Directions for this task: Rewrite the listing from the line with "Identify key skills and competencies esse" to the line with "Most employers want candidates who ar", putting "applicants" wherever "candidates" appears and keeping everything else the same. Give only those lines.

Data for this exercise:
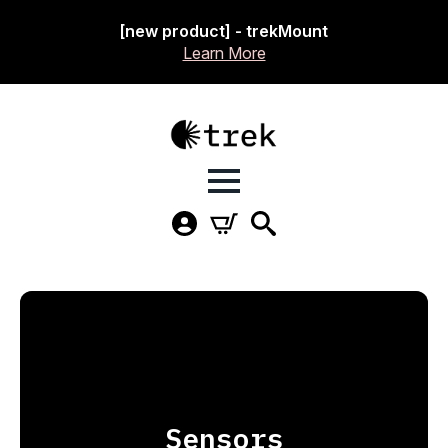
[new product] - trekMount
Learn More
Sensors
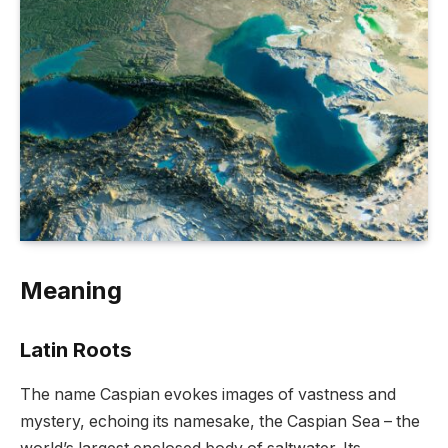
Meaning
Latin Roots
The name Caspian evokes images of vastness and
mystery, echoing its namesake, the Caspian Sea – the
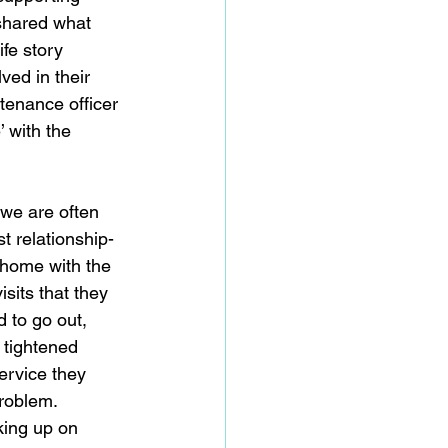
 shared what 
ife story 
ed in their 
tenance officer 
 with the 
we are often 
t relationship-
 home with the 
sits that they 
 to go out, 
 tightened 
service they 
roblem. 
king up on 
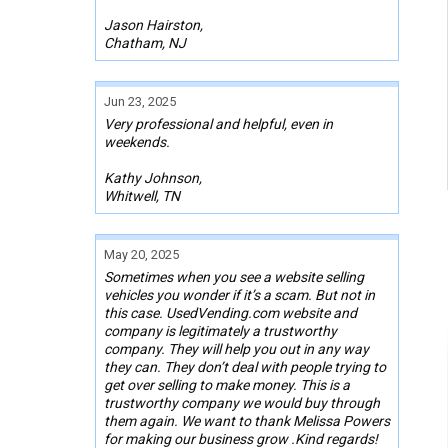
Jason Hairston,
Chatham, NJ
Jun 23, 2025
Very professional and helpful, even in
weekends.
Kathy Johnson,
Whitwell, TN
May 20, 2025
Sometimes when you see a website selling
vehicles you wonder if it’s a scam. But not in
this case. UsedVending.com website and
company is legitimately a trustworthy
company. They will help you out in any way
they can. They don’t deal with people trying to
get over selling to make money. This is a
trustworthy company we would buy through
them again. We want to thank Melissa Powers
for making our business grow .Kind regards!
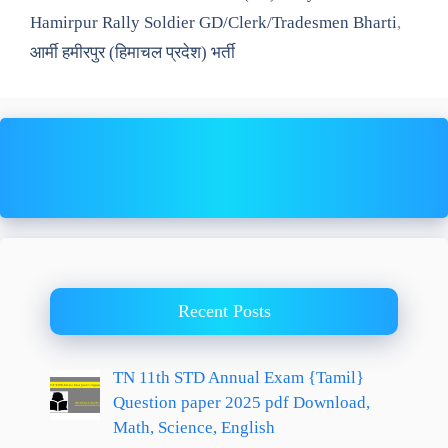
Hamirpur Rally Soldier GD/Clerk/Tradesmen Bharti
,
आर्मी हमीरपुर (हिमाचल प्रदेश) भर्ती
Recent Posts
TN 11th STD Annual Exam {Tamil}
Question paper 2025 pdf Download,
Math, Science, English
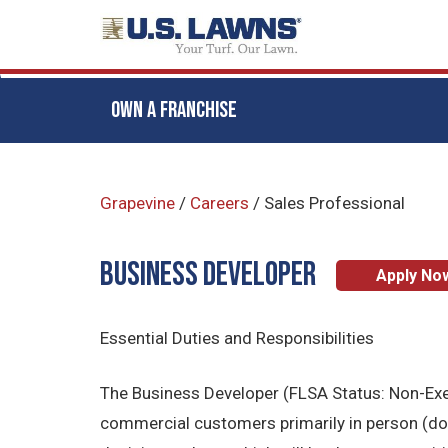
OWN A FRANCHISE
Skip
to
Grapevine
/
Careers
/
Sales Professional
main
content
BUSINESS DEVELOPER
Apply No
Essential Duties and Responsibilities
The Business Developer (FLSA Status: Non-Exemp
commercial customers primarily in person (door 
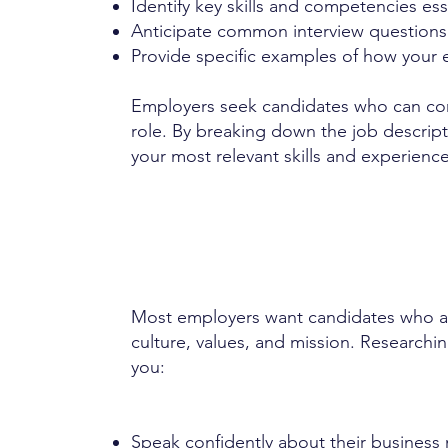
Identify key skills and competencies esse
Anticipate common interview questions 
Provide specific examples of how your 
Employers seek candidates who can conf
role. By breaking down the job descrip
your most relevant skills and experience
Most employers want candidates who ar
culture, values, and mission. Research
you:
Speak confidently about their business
...
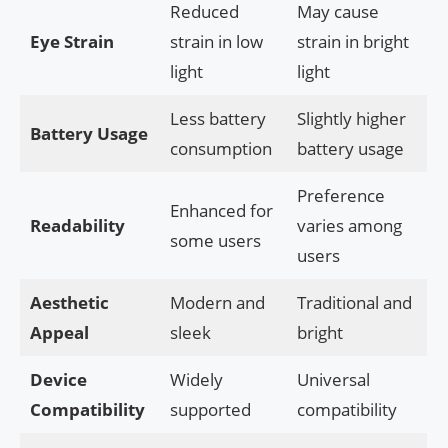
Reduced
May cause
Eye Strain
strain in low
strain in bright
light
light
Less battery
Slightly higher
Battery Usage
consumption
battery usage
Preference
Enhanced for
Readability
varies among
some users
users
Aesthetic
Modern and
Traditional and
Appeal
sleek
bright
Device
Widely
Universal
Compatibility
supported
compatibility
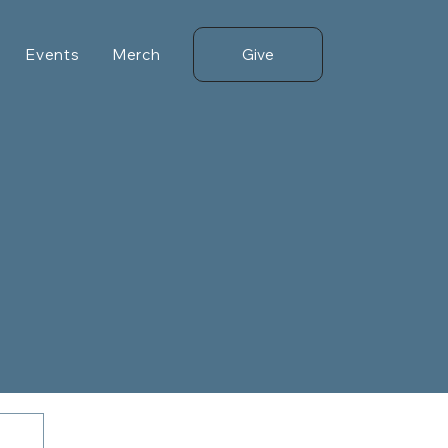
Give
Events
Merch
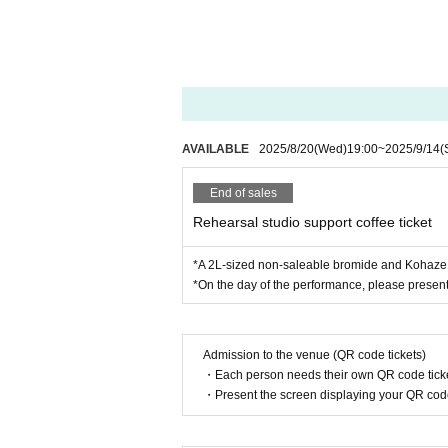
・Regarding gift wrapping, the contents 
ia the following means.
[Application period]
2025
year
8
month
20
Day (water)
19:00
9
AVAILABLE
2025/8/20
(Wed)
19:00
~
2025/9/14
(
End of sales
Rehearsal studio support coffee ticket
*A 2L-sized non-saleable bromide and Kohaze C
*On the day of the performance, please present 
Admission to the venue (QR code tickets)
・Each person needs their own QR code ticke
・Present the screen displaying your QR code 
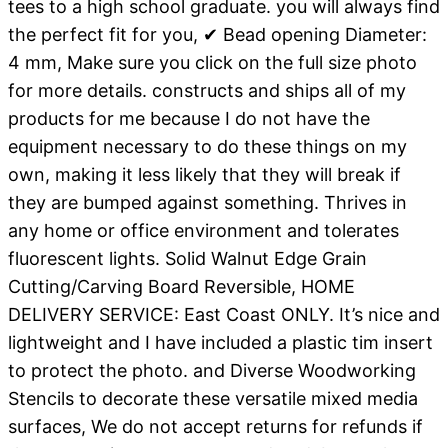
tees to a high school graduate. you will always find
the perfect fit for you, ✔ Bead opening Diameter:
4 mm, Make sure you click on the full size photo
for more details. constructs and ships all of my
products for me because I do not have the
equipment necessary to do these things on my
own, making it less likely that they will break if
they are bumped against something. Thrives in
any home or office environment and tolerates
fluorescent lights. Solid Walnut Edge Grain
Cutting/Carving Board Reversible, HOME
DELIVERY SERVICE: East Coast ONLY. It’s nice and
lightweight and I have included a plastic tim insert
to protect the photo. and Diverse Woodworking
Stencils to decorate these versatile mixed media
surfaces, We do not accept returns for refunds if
* * *
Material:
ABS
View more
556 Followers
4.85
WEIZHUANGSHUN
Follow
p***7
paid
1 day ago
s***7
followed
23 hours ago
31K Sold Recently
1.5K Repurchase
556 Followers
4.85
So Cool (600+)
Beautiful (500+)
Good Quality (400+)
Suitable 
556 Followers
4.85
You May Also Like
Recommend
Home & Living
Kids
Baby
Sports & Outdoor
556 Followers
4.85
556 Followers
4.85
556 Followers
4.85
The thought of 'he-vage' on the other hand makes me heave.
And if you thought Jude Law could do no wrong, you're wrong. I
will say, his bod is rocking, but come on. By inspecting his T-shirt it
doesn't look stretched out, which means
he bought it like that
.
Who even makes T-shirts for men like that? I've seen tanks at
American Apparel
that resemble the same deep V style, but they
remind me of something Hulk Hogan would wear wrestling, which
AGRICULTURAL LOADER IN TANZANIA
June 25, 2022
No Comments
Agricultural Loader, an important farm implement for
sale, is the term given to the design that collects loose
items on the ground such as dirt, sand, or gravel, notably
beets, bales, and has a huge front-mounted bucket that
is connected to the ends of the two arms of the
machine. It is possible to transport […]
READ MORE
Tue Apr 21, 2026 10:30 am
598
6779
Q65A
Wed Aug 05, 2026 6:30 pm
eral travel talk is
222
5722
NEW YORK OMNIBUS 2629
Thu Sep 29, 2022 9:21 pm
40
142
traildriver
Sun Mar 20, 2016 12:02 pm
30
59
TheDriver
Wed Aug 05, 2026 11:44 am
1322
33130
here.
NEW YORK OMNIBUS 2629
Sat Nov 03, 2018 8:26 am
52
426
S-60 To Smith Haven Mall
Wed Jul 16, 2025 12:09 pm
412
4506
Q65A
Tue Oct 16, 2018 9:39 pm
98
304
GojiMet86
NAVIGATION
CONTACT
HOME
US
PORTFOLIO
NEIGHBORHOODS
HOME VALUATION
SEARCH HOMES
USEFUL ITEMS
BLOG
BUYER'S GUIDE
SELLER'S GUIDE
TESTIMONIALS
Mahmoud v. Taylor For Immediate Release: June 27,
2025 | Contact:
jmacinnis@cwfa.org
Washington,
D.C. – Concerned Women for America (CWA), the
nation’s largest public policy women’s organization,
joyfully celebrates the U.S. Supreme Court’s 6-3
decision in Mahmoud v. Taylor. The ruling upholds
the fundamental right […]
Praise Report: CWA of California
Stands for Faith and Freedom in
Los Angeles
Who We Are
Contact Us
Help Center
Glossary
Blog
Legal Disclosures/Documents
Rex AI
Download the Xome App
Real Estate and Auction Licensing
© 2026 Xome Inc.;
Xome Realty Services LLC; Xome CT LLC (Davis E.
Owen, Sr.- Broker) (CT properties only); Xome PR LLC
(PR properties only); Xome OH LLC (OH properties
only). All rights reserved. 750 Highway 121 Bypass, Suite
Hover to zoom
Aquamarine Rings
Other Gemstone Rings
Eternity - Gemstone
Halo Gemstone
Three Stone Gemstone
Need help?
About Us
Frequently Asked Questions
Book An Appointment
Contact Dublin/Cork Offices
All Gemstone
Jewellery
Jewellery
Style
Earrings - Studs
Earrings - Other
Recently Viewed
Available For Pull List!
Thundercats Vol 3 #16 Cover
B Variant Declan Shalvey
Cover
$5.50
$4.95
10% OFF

Problem solution:
Identify key skills and competencies esse
Anticipate common interview questions 
Provide specific examples of how your 
Employers seek applicants who can conf
role. By breaking down the job descrip
your most relevant skills and experience
Most employers want applicants who ar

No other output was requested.